Before I had waited long, the cry of the fern-owl reached me with astonishing clearness from an adjoining field. Presently, I saw a hare emerge from the gorse and come along the path towards me. At the exact spot indicated by the poacher, she paused, and then with a single bound cleared the wide space between herself and the hedge. With another bound she landed on the marsh beyond, where she splattered away through the shallow water till a dry reed-bed was reached on a slight elevation in the marsh. There she was lost to view; the rank herbage screened her further line of flight.
A minute afterwards, the fern owl's rattle once more broke on the quiet evening, now from a few fields away to my right. For some time, I closely watched the open space around the hedge-bank, but no animal moved on the path. Suddenly, however, I thought I detected a slight movement in a bracken frond beside the furze. It was not repeated, and I had concluded that it signified nothing, when, to my amazement, I caught sight of a second hare squatting in the middle of the path near the bracken. How she came there I was unable to understand; for some time my eyes had been directed towards the spot, and certainly I had not seen her leave the ferns. She seemed to have risen from the earth—something intangible that had instantly assumed the shape of a living creature. She took a few strides towards my hiding place, but, exactly where the first hare had leaped, she turned sharply at right angles to the path, and with a long, easy bound sprang to the top of the hedge-bank; then with another bound she flung herself into the marshy field. Making straight for the reed-bed, she, too, was soon out of sight.

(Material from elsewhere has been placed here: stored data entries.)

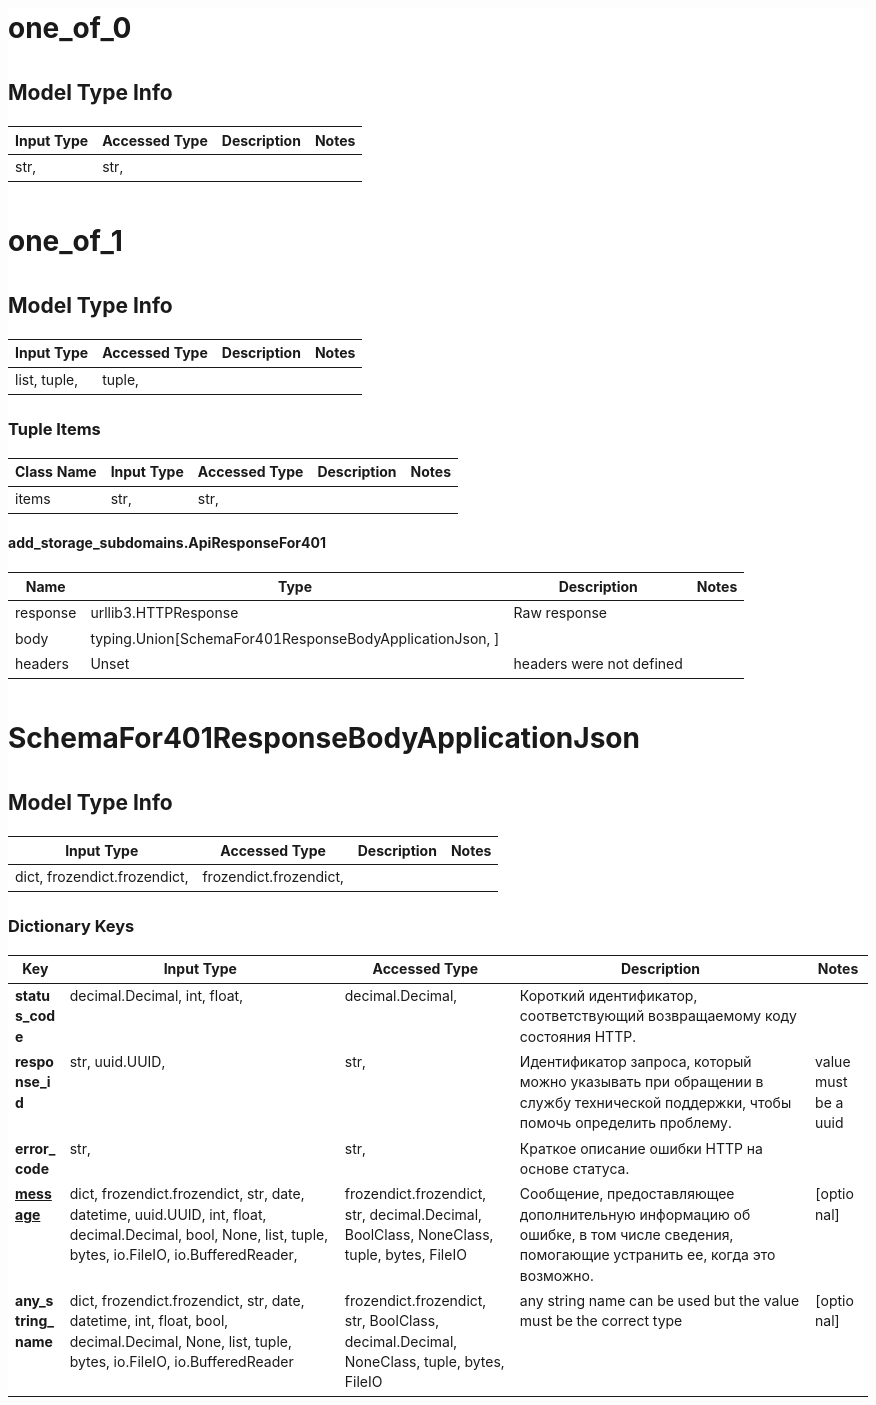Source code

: # one_of_0

 

## Model Type Info
Input Type | Accessed Type | Description | Notes
------------ | ------------- | ------------- | -------------
str,  | str,  |   | 

# one_of_1

## Model Type Info
Input Type | Accessed Type | Description | Notes
------------ | ------------- | ------------- | -------------
list, tuple,  | tuple,  |  | 

### Tuple Items
Class Name | Input Type | Accessed Type | Description | Notes
------------- | ------------- | ------------- | ------------- | -------------
items | str,  | str,  |  | 

#### add_storage_subdomains.ApiResponseFor401
Name | Type | Description  | Notes
------------- | ------------- | ------------- | -------------
response | urllib3.HTTPResponse | Raw response |
body | typing.Union[SchemaFor401ResponseBodyApplicationJson, ] |  |
headers | Unset | headers were not defined |

# SchemaFor401ResponseBodyApplicationJson

## Model Type Info
Input Type | Accessed Type | Description | Notes
------------ | ------------- | ------------- | -------------
dict, frozendict.frozendict,  | frozendict.frozendict,  |  | 

### Dictionary Keys
Key | Input Type | Accessed Type | Description | Notes
------------ | ------------- | ------------- | ------------- | -------------
**status_code** | decimal.Decimal, int, float,  | decimal.Decimal,  | Короткий идентификатор, соответствующий возвращаемому коду состояния HTTP. | 
**response_id** | str, uuid.UUID,  | str,  | Идентификатор запроса, который можно указывать при обращении в службу технической поддержки, чтобы помочь определить проблему. | value must be a uuid
**error_code** | str,  | str,  | Краткое описание ошибки HTTP на основе статуса. | 
**[message](#message)** | dict, frozendict.frozendict, str, date, datetime, uuid.UUID, int, float, decimal.Decimal, bool, None, list, tuple, bytes, io.FileIO, io.BufferedReader,  | frozendict.frozendict, str, decimal.Decimal, BoolClass, NoneClass, tuple, bytes, FileIO | Сообщение, предоставляющее дополнительную информацию об ошибке, в том числе сведения, помогающие устранить ее, когда это возможно. | [optional] 
**any_string_name** | dict, frozendict.frozendict, str, date, datetime, int, float, bool, decimal.Decimal, None, list, tuple, bytes, io.FileIO, io.BufferedReader | frozendict.frozendict, str, BoolClass, decimal.Decimal, NoneClass, tuple, bytes, FileIO | any string name can be used but the value must be the correct type | [optional]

All that thus happened appeared to be the outcome of long experience; the adoption by the hares of a more perfect plan to mislead a single enemy pursuing by scent could hardly be conceived. A pack of hounds, " checking " on the path, would in all probability have "cast" around, and, sooner or later, would have struck the line afresh in the marshy field, but a fox or a polecat would surely have been baffled, either at the leaping places or where the hares had crossed through the shallow water.

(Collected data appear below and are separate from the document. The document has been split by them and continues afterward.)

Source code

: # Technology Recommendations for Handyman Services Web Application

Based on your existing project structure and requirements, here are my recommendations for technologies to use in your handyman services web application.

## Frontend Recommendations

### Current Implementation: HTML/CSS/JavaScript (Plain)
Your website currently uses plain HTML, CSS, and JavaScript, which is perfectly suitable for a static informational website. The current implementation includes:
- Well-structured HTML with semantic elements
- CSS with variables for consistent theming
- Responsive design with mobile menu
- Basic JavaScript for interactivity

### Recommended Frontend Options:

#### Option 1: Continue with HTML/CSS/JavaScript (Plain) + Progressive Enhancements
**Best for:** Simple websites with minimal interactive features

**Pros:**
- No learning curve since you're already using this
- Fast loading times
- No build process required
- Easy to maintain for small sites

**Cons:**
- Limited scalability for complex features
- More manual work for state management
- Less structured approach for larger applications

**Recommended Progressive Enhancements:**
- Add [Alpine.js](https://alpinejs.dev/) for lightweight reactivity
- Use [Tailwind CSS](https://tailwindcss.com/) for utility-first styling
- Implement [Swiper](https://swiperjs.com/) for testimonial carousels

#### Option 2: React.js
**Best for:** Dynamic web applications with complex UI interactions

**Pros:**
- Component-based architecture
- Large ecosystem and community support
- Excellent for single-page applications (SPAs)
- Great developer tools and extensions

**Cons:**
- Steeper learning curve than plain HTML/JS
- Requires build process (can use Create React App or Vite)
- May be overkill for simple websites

Man's intelligence, united with the intelligence, the eagerness, the pace, the endurance, and the marvellous powers of scent possessed by a score of hounds, and then pitted against a single creature fleeing for its life, should well nigh inevitably attain its end. Nature has not yet taught her weaklings how to match that powerful combination. And so a naturalist, in studying the artifices adopted by hunted animals, should be interested chiefly as to how such artifices would succeed against pursuers unassisted by human intelligence. I am inclined to believe that even a pack of well-trained harriers would have been unable to follow the doe-hares I have referred to, unless the scent lay unusually well on the surface of the marsh.

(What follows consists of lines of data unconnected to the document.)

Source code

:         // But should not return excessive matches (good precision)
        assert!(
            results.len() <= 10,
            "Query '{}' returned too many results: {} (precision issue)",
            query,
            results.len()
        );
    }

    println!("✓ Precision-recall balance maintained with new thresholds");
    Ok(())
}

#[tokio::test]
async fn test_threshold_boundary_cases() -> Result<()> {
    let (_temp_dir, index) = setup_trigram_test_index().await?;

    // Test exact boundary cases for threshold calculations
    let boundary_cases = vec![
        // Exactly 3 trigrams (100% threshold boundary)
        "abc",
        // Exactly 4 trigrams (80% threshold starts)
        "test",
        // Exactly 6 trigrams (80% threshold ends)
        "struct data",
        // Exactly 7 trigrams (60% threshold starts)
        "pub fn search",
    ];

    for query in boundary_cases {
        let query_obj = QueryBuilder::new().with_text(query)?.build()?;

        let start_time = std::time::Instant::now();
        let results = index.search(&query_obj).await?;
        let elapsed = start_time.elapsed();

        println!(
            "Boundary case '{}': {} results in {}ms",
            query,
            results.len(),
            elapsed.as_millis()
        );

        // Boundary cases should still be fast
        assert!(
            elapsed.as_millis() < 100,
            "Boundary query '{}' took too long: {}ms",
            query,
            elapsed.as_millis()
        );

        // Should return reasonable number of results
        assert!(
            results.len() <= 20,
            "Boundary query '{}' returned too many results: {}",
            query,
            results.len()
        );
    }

I stayed in the covert awhile, but when the call came for me to rejoin Philip 1 hastened to the field in which he was waiting. I told him what I had seen, and, together, we paid a visit to the doe-hares' " forms." One of the " forms " lay in a clump of fern and brambles near the corner of a fallow, the other on a slight elevation where a hedger had thrown some "trash" beside a ditch in a field of unripe wheat.